Forlán recordó esa vieja excusa de área chica: “Me quedo acá porque estoy cerca del gol para marcar”. Pero, según él, ese instinto termina volviéndose en contra del equipo. “No entendés que terminás perjudicando a tu equipo porque los dos centrales se quedan ahí, vos no te movés. Los centrales se quedan quietos, uno se hace referencia y el otro queda libre. No tenés a nadie que pueda llegar porque empezás a cerrar ese espacio”.
En una selección que reúne a Bruno Fernandes, Bernardo Silva o Rafael Leão, mantener el ataque encorsetado alrededor de un solo punto fijo parece un lujo peligroso. Portugal tiene futbolistas para atacar por dentro, por fuera, entre líneas y al espacio. Pero si el vértice de todo el sistema no se mueve, el ataque se vuelve previsible, casi plano.
Para Forlán, la solución no exige una revolución táctica, sino un pequeño cambio de mentalidad del propio Cristiano. Un ajuste, no un derribo del mito. “Si se moviera un poco a las bandas, los otros podrían entrar y él podría participar”, propuso. El uruguayo describió el problema como un embudo: todo termina cayendo hacia el mismo lado, hacia la misma referencia, y el ataque se ahoga.
“Ahí es donde Portugal falla, porque no explota, porque todo termina yendo hacia un lado, que en realidad es un embudo. Yo no diría que es un problema, es hacerle entender. Decirle: ‘Movete, salí de ahí para que puedas hacer algo’”, añadió.
No se trata de señalar a Cristiano como el problema, sino de convencerlo de que su movimiento puede ser la llave para liberar al resto.
El contexto añade presión. Portugal ya se ha metido en los cruces, con un duelo frente a Croacia en el horizonte, y el margen de error se reduce al mínimo. Ante rivales de élite, una estructura ofensiva previsible es casi una invitación al bloqueo. Los centrales de nivel top agradecen un ‘9’ que no rompe líneas ni cambia alturas; pueden defender de frente, sin giros bruscos, sin persecuciones largas hacia las bandas.
Ronaldo ha demostrado que todavía conserva olfato y pegada.
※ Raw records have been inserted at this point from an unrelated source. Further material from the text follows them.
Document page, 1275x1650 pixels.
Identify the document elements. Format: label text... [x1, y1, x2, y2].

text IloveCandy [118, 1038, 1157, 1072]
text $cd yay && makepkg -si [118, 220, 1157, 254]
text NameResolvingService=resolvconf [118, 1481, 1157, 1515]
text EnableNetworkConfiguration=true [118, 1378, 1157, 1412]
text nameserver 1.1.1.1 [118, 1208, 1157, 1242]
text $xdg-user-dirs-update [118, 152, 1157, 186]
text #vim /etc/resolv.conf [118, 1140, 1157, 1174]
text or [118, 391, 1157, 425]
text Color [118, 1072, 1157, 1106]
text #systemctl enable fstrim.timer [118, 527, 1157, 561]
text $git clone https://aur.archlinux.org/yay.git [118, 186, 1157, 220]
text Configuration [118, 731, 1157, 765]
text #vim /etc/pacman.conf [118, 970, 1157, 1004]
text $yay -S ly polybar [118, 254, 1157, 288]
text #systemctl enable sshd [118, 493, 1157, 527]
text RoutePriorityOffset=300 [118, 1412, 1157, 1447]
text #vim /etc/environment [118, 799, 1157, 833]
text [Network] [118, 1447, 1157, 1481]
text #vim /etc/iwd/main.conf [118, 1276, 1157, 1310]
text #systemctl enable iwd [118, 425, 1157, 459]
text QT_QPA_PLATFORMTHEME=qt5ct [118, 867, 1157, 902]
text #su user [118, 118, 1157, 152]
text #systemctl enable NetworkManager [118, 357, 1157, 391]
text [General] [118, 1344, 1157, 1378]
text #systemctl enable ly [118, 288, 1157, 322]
Sigue encontrando el gol, sigue atrayendo miradas y defensores. Pero el “cuello de botella” que describe Forlán es un aviso serio: cuando todo el ataque se ordena en torno a un único punto estático, el resto de las piezas pierde margen para aparecer donde más duele.
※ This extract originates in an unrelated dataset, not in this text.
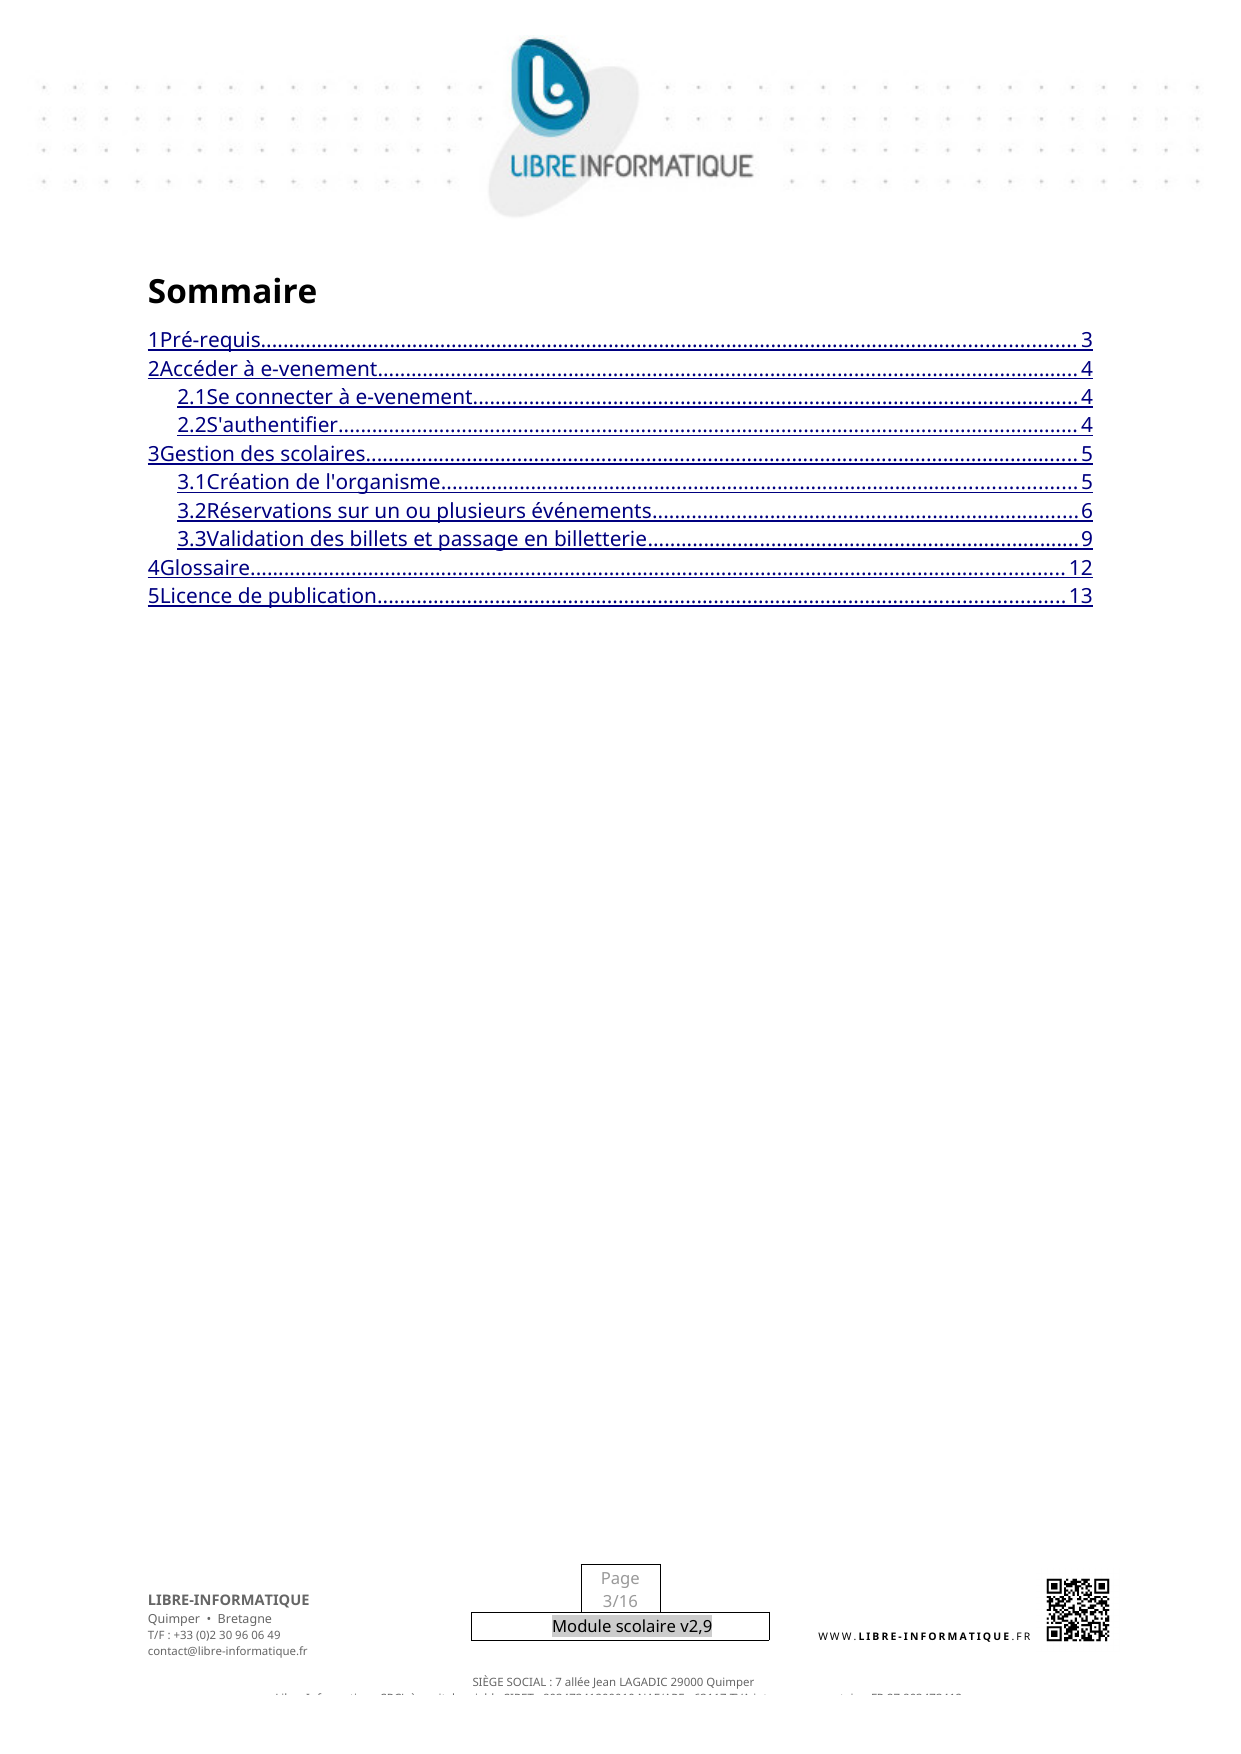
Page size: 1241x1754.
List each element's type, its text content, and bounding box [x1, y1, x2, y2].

Ahí entra Roberto Martínez. La gestión del rol del capitán se ha convertido en uno de los temas centrales alrededor de la selección. ¿Hasta qué punto se atreverá el técnico a pedirle a la mayor leyenda del fútbol portugués que cambie su forma de jugar a estas alturas de su carrera? ¿Y hasta qué punto estará dispuesto Cristiano a escuchar?
Portugal ha cumplido la primera parte del camino y ya mira a Croacia en esta ronda de 32. El talento sobra, las variantes también. Pero si esta generación quiere pelear por todo, quizá necesite algo más que los goles de siempre: necesita que su referencia deje de ser una estatua en el área y vuelva a ser el jugador que abre puertas donde los demás solo ven un muro.